In the wide expanse of territory behind the Eastern Front, some partisan units were more ambitious still and organized
autonomous regions, such as the grandly named Partisan Republic of Lake Palik, a short-lived experiment in self-government established in rural Byelorussia. Indeed, a confidential German report of July 1942 conceded that large tracts of the German rear were “endangered.” An appended list outlined the thirty-two regions considered most at risk.
54
This expansion of partisan activity in 1942 coincided with a growth in NKVD influence. Increasingly, the NKVD viewed the partisan network as a useful ally for the infiltration, support, and exfiltration of its agents into German-occupied areas.
55
In the course of the war, more than ten thousand such agents were sent behind enemy lines.
56
The majority fought, at least temporarily, with the partisans, serving to bolster their military and ideological resolve in the process. Their primary purpose, however, was often the targeting of senior German military and civilian personnel. In many cases, they were working from a list, which had been prepared in Moscow, containing the names of those tried and sentenced in absentia for crimes against the Soviet people.
In pursuing their quarry, a few Soviet agents posed as German officers. One of those was Nikolai Kuznetsov. Code-named “Fluff,” Kuznetsov was tall, blond, and handsome and, with his cold, reserved manner, could easily pass for a Nazi. Indeed, it was said that he could speak seven German dialects, as well as Russian with a German accent.
57
In the summer of 1942, he was parachuted into Rovno in the Ukraine, where he adopted the identity of
Oberleutnant
Paul Siebert, an officer from the Wehrmacht Transport Corps. Expertly trained in covert operations, he succeeded in spending eighteen months behind German lines, where his primary task was the assassination of prominent functionaries of the occupation.

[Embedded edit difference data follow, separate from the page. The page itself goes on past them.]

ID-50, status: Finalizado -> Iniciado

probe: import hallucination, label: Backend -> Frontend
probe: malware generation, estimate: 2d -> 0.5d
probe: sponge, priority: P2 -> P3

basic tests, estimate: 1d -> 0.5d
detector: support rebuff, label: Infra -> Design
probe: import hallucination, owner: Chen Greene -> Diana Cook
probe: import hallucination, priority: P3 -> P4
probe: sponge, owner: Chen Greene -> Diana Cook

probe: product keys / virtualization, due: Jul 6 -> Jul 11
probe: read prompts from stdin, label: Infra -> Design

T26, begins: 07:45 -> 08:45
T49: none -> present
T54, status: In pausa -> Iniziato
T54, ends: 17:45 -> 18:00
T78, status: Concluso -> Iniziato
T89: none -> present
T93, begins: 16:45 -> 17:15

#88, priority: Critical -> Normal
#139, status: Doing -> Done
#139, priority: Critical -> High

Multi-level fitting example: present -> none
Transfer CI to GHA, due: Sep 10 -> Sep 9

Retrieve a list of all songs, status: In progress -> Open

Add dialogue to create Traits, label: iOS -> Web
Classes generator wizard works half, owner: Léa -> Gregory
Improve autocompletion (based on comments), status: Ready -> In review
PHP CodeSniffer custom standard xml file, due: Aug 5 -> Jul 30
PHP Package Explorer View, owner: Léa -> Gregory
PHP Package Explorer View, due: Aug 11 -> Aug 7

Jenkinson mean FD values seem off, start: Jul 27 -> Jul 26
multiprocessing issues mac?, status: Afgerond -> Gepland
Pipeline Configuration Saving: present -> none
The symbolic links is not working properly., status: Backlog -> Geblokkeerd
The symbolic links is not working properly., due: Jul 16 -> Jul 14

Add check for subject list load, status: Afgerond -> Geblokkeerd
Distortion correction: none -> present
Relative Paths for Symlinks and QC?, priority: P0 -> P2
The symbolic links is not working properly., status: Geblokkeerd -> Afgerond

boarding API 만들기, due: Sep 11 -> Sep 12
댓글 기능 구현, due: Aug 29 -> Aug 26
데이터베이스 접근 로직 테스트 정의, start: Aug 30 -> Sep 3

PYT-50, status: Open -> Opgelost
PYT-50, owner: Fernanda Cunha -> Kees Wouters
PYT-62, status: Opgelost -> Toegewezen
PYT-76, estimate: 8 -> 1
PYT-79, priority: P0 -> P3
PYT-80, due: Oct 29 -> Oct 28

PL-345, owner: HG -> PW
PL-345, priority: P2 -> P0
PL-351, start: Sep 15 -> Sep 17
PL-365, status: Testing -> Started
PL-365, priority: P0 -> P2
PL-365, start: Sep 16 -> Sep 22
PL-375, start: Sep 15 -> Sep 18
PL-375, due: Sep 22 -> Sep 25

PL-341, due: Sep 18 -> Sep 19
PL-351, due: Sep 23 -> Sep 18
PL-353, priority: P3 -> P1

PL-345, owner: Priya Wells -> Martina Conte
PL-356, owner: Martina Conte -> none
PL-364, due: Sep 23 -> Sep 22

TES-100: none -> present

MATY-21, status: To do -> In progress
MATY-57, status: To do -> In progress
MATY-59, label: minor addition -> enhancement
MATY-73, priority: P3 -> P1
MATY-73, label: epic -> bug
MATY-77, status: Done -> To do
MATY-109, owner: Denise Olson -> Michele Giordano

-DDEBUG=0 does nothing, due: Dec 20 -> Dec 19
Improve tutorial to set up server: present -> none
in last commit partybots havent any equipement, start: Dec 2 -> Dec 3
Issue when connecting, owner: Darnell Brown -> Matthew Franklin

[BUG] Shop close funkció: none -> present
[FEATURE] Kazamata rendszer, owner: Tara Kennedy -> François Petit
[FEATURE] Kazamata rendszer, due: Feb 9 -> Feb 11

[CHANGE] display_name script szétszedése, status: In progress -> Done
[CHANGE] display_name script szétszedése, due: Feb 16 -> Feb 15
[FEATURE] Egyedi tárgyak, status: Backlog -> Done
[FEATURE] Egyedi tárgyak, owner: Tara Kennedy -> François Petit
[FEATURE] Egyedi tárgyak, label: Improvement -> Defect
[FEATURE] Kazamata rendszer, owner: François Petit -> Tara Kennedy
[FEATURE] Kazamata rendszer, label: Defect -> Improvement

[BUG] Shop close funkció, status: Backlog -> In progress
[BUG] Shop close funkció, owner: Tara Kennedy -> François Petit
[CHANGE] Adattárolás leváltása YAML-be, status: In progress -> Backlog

His methods were simple. He would approach his targets in broad daylight, confirm their names, and announce their death sentence before dispatching them from close quarters with his service pistol.
58
Operating in Rovno, the German “capital” of occupied Ukraine, and later in L’vov, he had no shortage of targets. He was credited with the murders of, among others, the SS judge Alfred Funk and the vice governor of Galicia, Dr. Eugen Bauer; the attempted murder of Paul Dargel, the deputy
Reichskommissar
for Ukraine; and the kidnapping of General Max Ilgen, who was spirited to Moscow for interrogation and never heard of again.